Go to File > Print from the menu bar in your web browser to print this page.
Step 1. Run Apple Diagnostics on your MacBook Pro
Apple Diagnostics is built into every Mac from 2013 or later. It checks all the internal hardware in your MacBook Pro, testing for issues with the logic board, memory, Wi-Fi card and other components.
After the diagnostic checks are complete, Apple Diagnostics gives you a list of error codes — if any — and presents a link to get in touch with Apple Support.
What if my MacBook Pro is from before 2013?
You can check the year your MacBook Pro came out by going to > About This Mac. If your MacBook Pro is from before 2013, you can use Apple Hardware Test instead of Apple Diagnostics.
Apple Hardware Test is essentially an older version of Apple Diagnostics; it checks each internal component on your MacBook Pro looking for any issues.
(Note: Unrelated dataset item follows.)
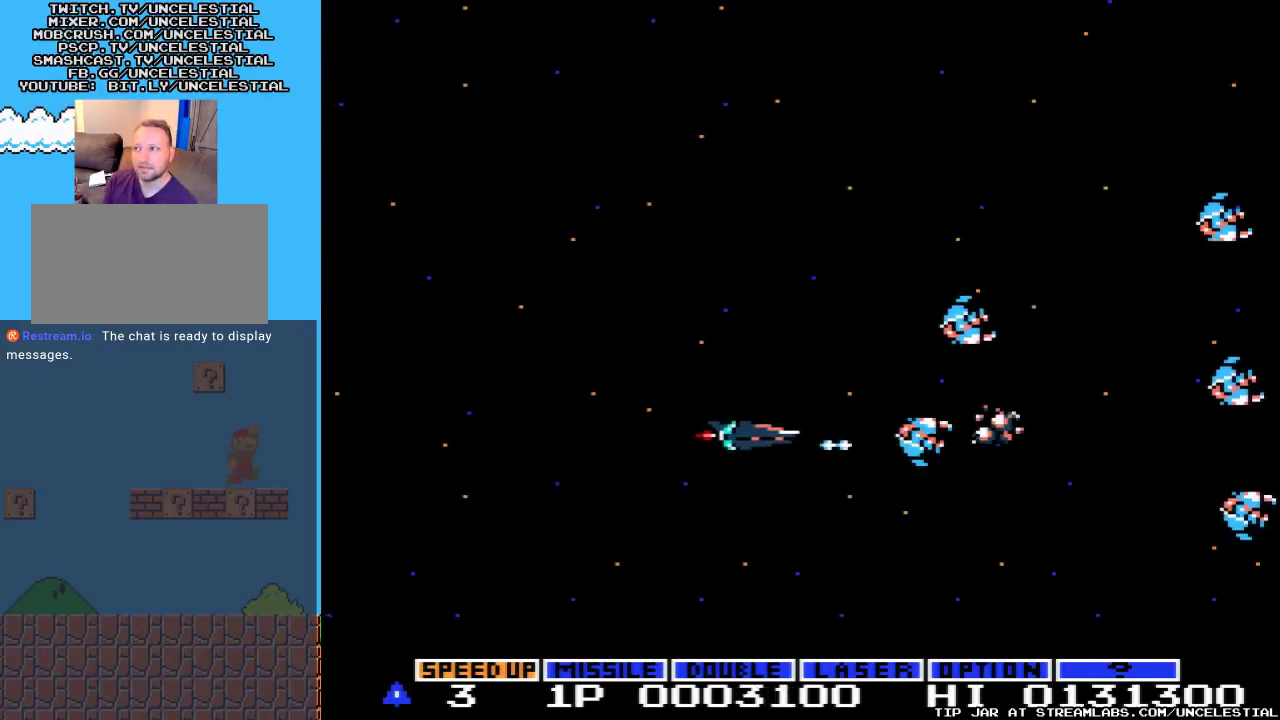
{"buttons": ["A", "DPAD_DOWN"], "events": [[100, "DPAD_LEFT", "down"], [367, "DPAD_LEFT", "up"], [400, "DPAD_UP", "up"], [467, "DPAD_DOWN", "down"]]}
If your MacBook Pro is running OS X 10.8.4 (Mountain Lion) or later, you can run Apple Hardware Test using the Apple Diagnostics instructions below.
Otherwise, you need to use the disc or USB flash drive that came with your Mac. Which you can do by holding option while your Mac boots up.
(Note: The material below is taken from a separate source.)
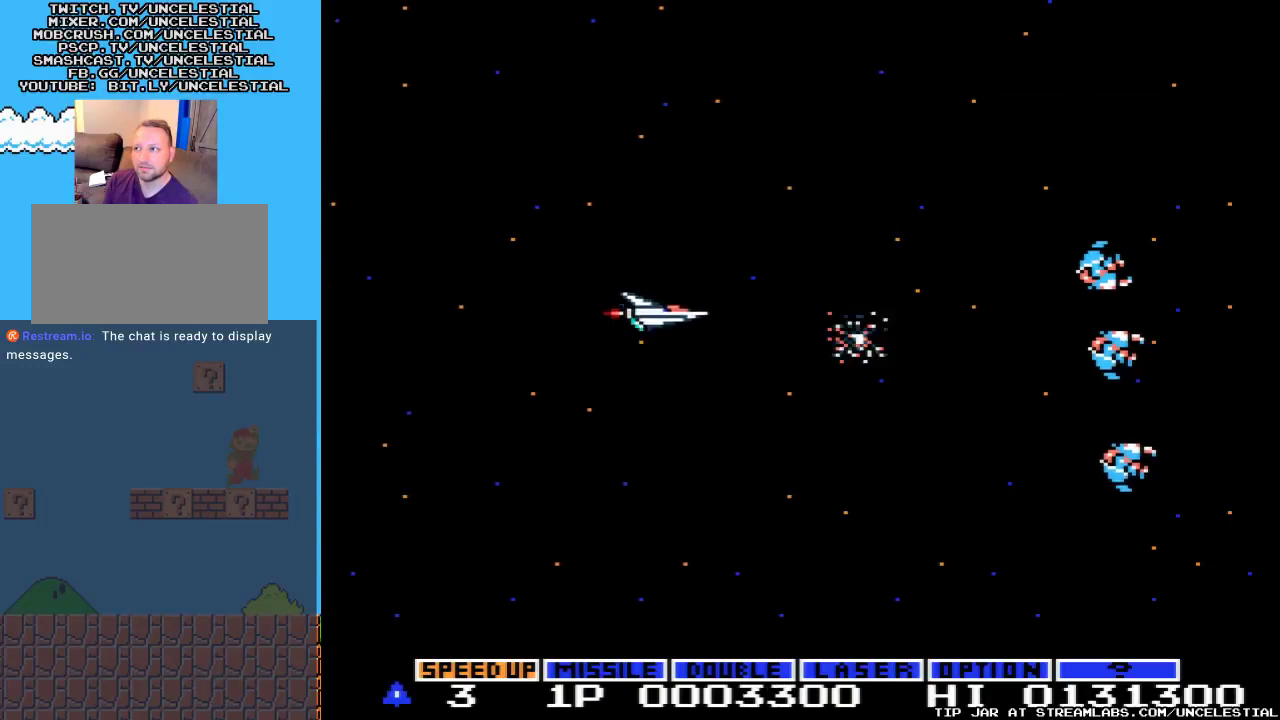
{"buttons": ["A", "DPAD_DOWN"], "events": [[133, "DPAD_DOWN", "up"], [267, "DPAD_DOWN", "down"]]}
How do I prepare my MacBook Pro for Apple Diagnostics?
Apple Diagnostics only tests the internal hardware on your MacBook Pro. Disconnect all external devices from your computer except for a keyboard, mouse, display, or set of speakers. Otherwise they may interfere with the tests.
It’s advisable to connect your MacBook Pro to the power adapter, ensuring it doesn’t run out of battery throughout the diagnostics.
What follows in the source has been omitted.